Once we have a dataset, how can we use it to test changes to a prompt or chain? The most basic approach is to run the chain over the data points and visualize the outputs. Despite technological advancements, there still is no substitute for looking at outputs by eye. Currently, running the chain over the data points needs to be done client-side. The LangSmith client makes it easy to pull down a dataset and then run a chain over them, logging the results to a new project associated with the dataset. From there, you can review them. We've made it easy to assign feedback to runs and mark them as correct or incorrect directly in the web app, displaying aggregate statistics for each test project.
We also make it easier to evaluate these runs. To that end, we've added a set of evaluators to the open-source LangChain library. These evaluators can be specified when initiating a test run and will evaluate the results once the test run completes. If we’re being honest, most of these evaluators aren't perfect. We would not recommend that you trust them blindly. However, we do think they are useful for guiding your eye to examples you should look at. This becomes especially valuable as the number of data points increases and it becomes infeasible to look at each one manually.

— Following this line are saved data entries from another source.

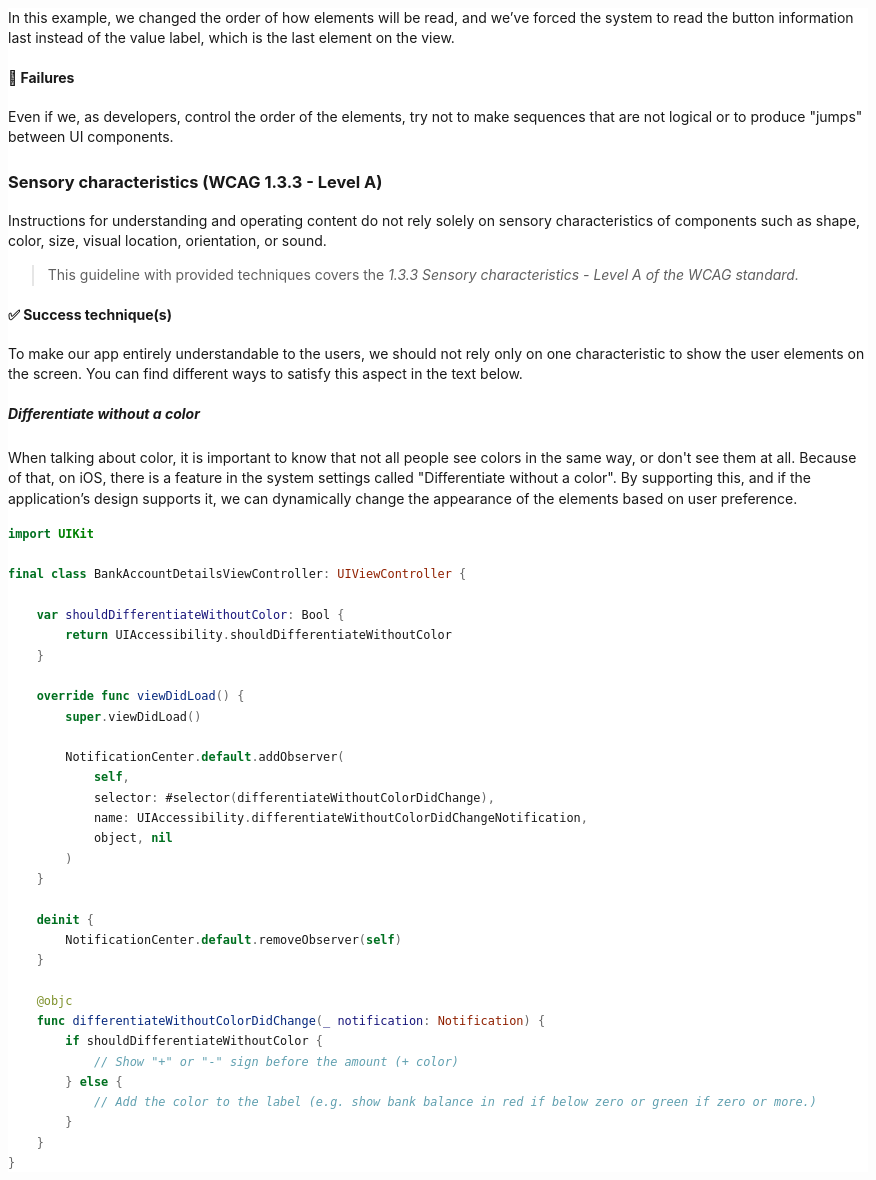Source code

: In this example, we changed the order of how elements will be read, and we’ve forced the system to read the button information last instead of the value label, which is the last element on the view.

#### 🚫 Failures

Even if we, as developers, control the order of the elements, try not to make sequences that are not logical or to produce "jumps" between UI components.

### Sensory characteristics (WCAG 1.3.3 - Level A)

Instructions for understanding and operating content do not rely solely on sensory characteristics of components such as shape, color, size, visual location, orientation, or sound.

> This guideline with provided techniques covers the *1.3.3 Sensory characteristics - Level A of the WCAG standard.*

#### ✅ Success technique(s)

To make our app entirely understandable to the users, we should not rely only on one characteristic to show the user elements on the screen. You can find different ways to satisfy this aspect in the text below.

##### Differentiate without a color

When talking about color, it is important to know that not all people see colors in the same way, or don't see them at all. Because of that, on iOS, there is a feature in the system settings called "Differentiate without a color". By supporting this, and if the application’s design supports it, we can dynamically change the appearance of the elements based on user preference.

```swift
import UIKit

final class BankAccountDetailsViewController: UIViewController {

    var shouldDifferentiateWithoutColor: Bool {
        return UIAccessibility.shouldDifferentiateWithoutColor
    }

    override func viewDidLoad() {
        super.viewDidLoad()

        NotificationCenter.default.addObserver(
            self,
            selector: #selector(differentiateWithoutColorDidChange),
            name: UIAccessibility.differentiateWithoutColorDidChangeNotification,
            object, nil
        )
    }

    deinit {
        NotificationCenter.default.removeObserver(self)
    }

    @objc
    func differentiateWithoutColorDidChange(_ notification: Notification) {
        if shouldDifferentiateWithoutColor {
            // Show "+" or "-" sign before the amount (+ color)
        } else {
            // Add the color to the label (e.g. show bank balance in red if below zero or green if zero or more.)
        }
    }
}
```
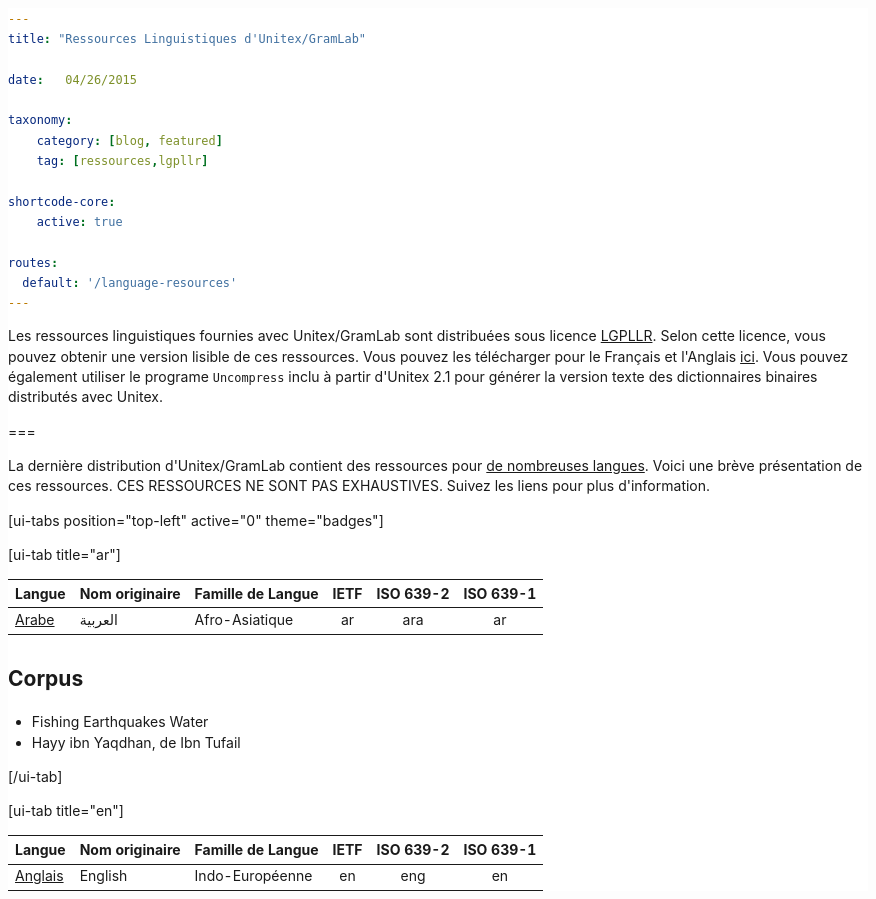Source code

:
 ```yaml
---
title: "Ressources Linguistiques d'Unitex/GramLab"

date:   04/26/2015

taxonomy:
    category: [blog, featured]
    tag: [ressources,lgpllr]

shortcode-core:
    active: true

routes:
  default: '/language-resources'
---
```

Les ressources linguistiques fournies avec Unitex/GramLab sont distribuées sous licence
[LGPLLR](../lgpllr). Selon cette licence, vous pouvez obtenir une version lisible de ces ressources.
Vous pouvez les télécharger pour le Français et l'Anglais
[ici](http://infolingu.univ-mlv.fr/DonneesLinguistiques/Dictionnaires/telechargement.html).
Vous pouvez également utiliser le programe `Uncompress` inclu à partir d'Unitex 2.1 pour générer la version texte des dictionnaires binaires
distributés avec Unitex.

===

La dernière distribution d'Unitex/GramLab contient des ressources pour
[de nombreuses langues](https://github.com/UnitexGramLab/unitex-lingua?target=_blank).
Voici une brève présentation de ces ressources. CES RESSOURCES NE SONT PAS EXHAUSTIVES.
Suivez les liens pour plus d'information.

[ui-tabs position="top-left" active="0" theme="badges"]

[ui-tab title="ar"]

| Langue                 | Nom originaire         | Famille de Langue   | IETF    | ISO 639-2 | ISO 639-1 |
| ----------------------------- | ------------------- | ----------------- | :-----: | :-------: | :-------: |
| [Arabe](https://github.com/UnitexGramLab/unitex-lingua/blob/master/ar?target=_blank)                  | العربية             | Afro-Asiatique      | ar      | ara       | ar        |


## Corpus

- Fishing Earthquakes Water
- Hayy ibn Yaqdhan, de Ibn Tufail

[/ui-tab]


[ui-tab title="en"]

| Langue                 | Nom originaire         | Famille de Langue   | IETF    | ISO 639-2 | ISO 639-1 |
| ----------------------------- | ------------------- | ----------------- | :-----: | :-------: | :-------: |
| [Anglais](https://github.com/UnitexGramLab/unitex-lingua/blob/master/en?target=_blank)                 | English             | Indo-Européenne     | en      | eng       | en        |
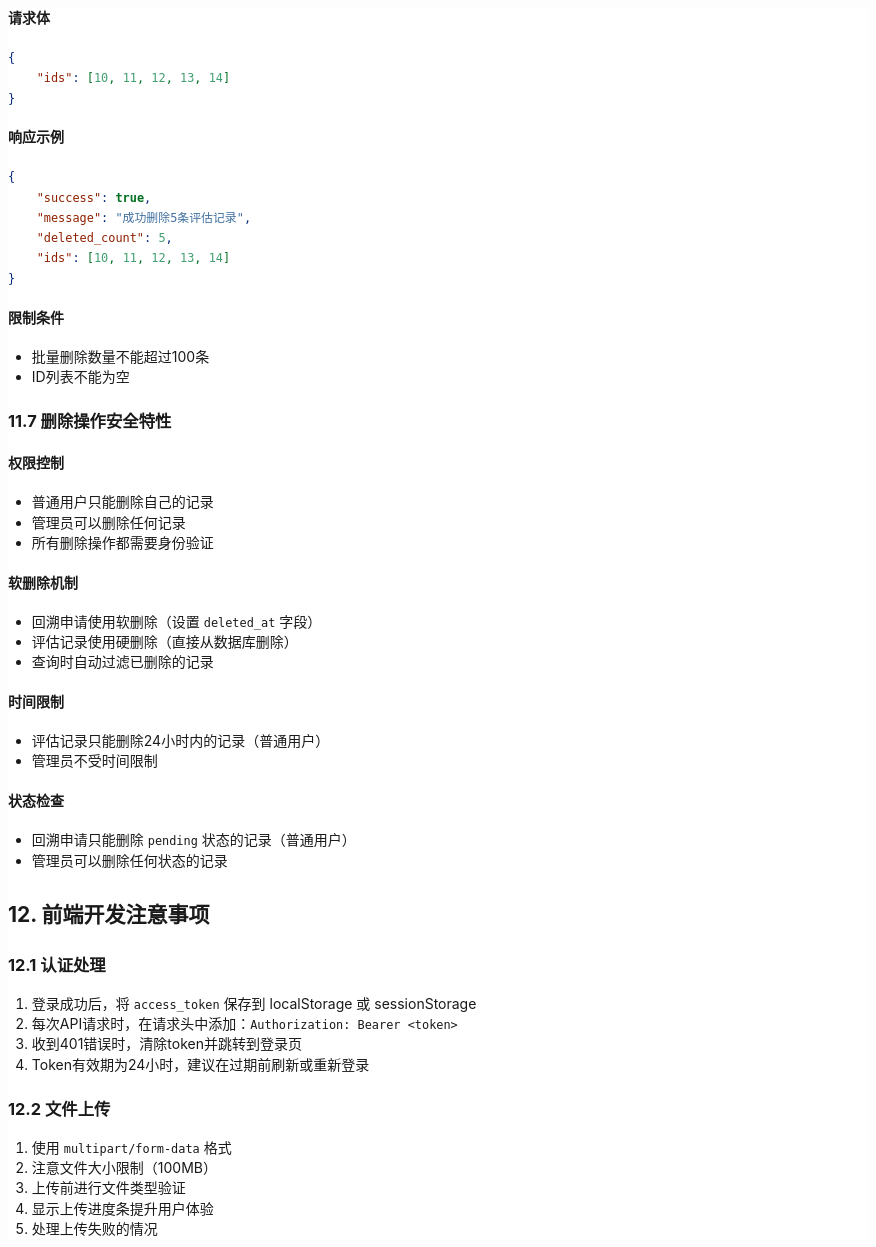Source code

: #### 请求体
```json
{
    "ids": [10, 11, 12, 13, 14]
}
```

#### 响应示例
```json
{
    "success": true,
    "message": "成功删除5条评估记录",
    "deleted_count": 5,
    "ids": [10, 11, 12, 13, 14]
}
```

#### 限制条件
- 批量删除数量不能超过100条
- ID列表不能为空

### 11.7 删除操作安全特性

#### 权限控制
- 普通用户只能删除自己的记录
- 管理员可以删除任何记录
- 所有删除操作都需要身份验证

#### 软删除机制
- 回溯申请使用软删除（设置 `deleted_at` 字段）
- 评估记录使用硬删除（直接从数据库删除）
- 查询时自动过滤已删除的记录

#### 时间限制
- 评估记录只能删除24小时内的记录（普通用户）
- 管理员不受时间限制

#### 状态检查
- 回溯申请只能删除 `pending` 状态的记录（普通用户）
- 管理员可以删除任何状态的记录

## 12. 前端开发注意事项

### 12.1 认证处理
1. 登录成功后，将 `access_token` 保存到 localStorage 或 sessionStorage
2. 每次API请求时，在请求头中添加：`Authorization: Bearer <token>`
3. 收到401错误时，清除token并跳转到登录页
4. Token有效期为24小时，建议在过期前刷新或重新登录

### 12.2 文件上传
1. 使用 `multipart/form-data` 格式
2. 注意文件大小限制（100MB）
3. 上传前进行文件类型验证
4. 显示上传进度条提升用户体验
5. 处理上传失败的情况

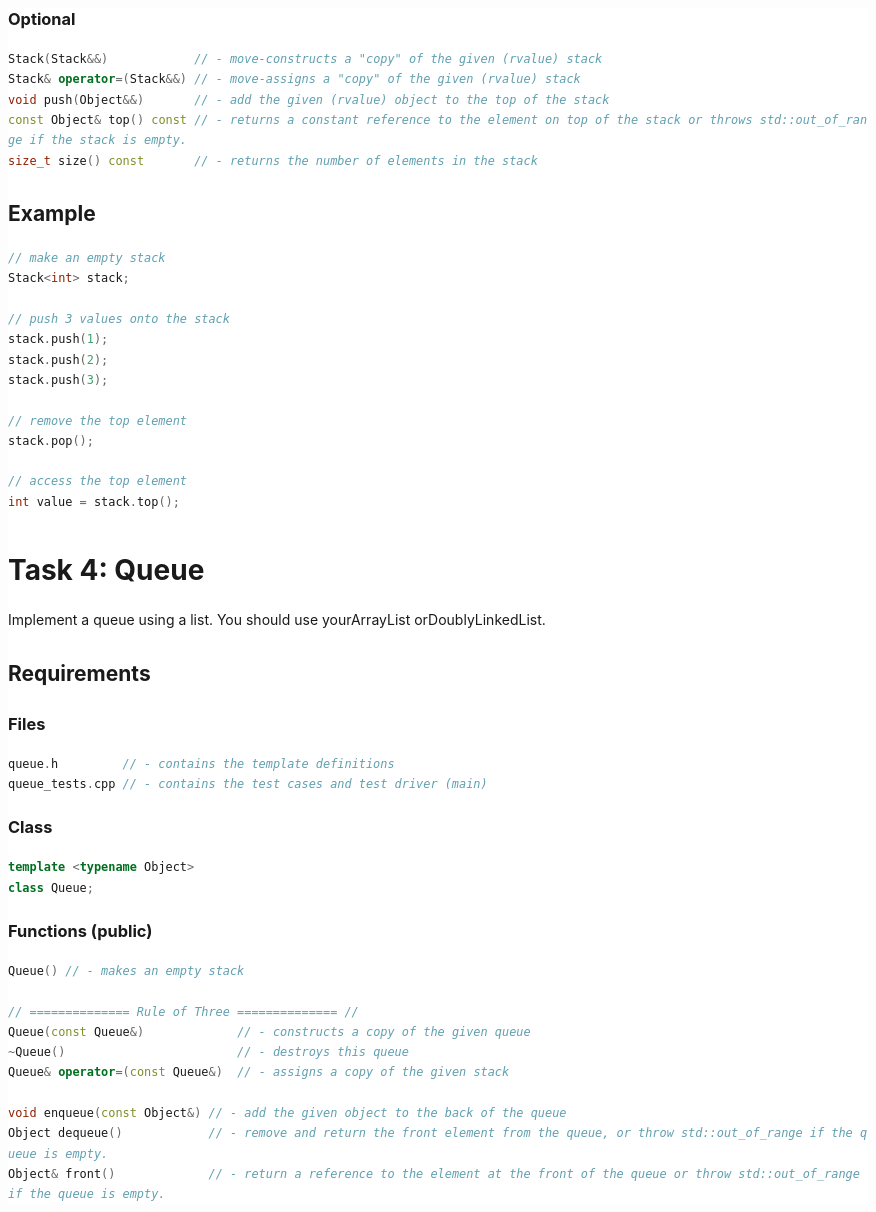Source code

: ### Optional
```cpp
Stack(Stack&&)            // - move-constructs a "copy" of the given (rvalue) stack
Stack& operator=(Stack&&) // - move-assigns a "copy" of the given (rvalue) stack
void push(Object&&)       // - add the given (rvalue) object to the top of the stack
const Object& top() const // - returns a constant reference to the element on top of the stack or throws std::out_of_range if the stack is empty.
size_t size() const       // - returns the number of elements in the stack
```

## Example
```cpp
// make an empty stack
Stack<int> stack;

// push 3 values onto the stack
stack.push(1);
stack.push(2);
stack.push(3);

// remove the top element
stack.pop();

// access the top element
int value = stack.top();
```

# Task 4: Queue
Implement a queue using a list. You should use yourArrayList orDoublyLinkedList.

## Requirements

### Files
```cpp
queue.h         // - contains the template definitions
queue_tests.cpp // - contains the test cases and test driver (main)
```

### Class
```cpp
template <typename Object>
class Queue;
```

### Functions (public)
```cpp
Queue() // - makes an empty stack

// ============== Rule of Three ============== //
Queue(const Queue&)             // - constructs a copy of the given queue
~Queue()                        // - destroys this queue
Queue& operator=(const Queue&)  // - assigns a copy of the given stack

void enqueue(const Object&) // - add the given object to the back of the queue
Object dequeue()            // - remove and return the front element from the queue, or throw std::out_of_range if the queue is empty.
Object& front()             // - return a reference to the element at the front of the queue or throw std::out_of_range if the queue is empty.
```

Automatic evaluation metrics are helpful for getting consistent and scalable information about model behavior; however, there is still no complete substitute for human review to get the utmost quality and reliability from your application. LangSmith makes it easy to manually review and annotate runs through annotation queues.
These queues allow you to select any runs based on criteria like model type or automatic evaluation scores, and queue them up for human review. As a reviewer, you can then quickly step through the runs, viewing the input, output, and any existing tags before adding your own feedback.
We often use this for a couple of reasons:
To assess subjective qualities that automatic evaluators struggle with, like creativity or humor
To sample and validate a subset of runs that were auto-evaluated, ensuring the automatic metrics are still reliable and capturing the right information
All the annotations made using the queue are assigned as "feedback" to the source runs, so you can easily filter and analyze them later. You can also quickly edit examples and add them to datasets to expand the surface area of your evaluation sets or to fine-tune a model for improved quality or reduced costs.
After all this, your app might finally ready to go in production. LangSmith can also be used to monitor your application in much the same way that you used for debugging. You can log all traces, visualize latency and token usage statistics, and troubleshoot specific issues as they arise. Each run can also be assigned string tags or key-value metadata, allowing you to attach correlation ids or AB test variants, and filter runs accordingly.
We’ve also made it possible to associate feedback programmatically with runs. This means that if your application has a thumbs up/down button on it, you can use that to log feedback back to LangSmith. This can be used to track performance over time and pinpoint under performing data points, which you can subsequently add to a dataset for future testing — mirroring the debug mode approach.
We’ve provided several examples in the LangSmith documentation for extracting insights from logged runs. In addition to guiding you on performing this task yourself, we also provide examples of integrating with third parties for this purpose. We're eager to expand this area in the coming months! If you have ideas for either -- an open-source way to evaluate, or are building a company that wants to do analytics over these runs, please reach out.
LangSmith makes it easy to curate datasets. However, these aren’t just useful inside LangSmith; they can be exported for use in other contexts. Notable applications include exporting for use in OpenAI Evals or fine-tuning, such as with FireworksAI.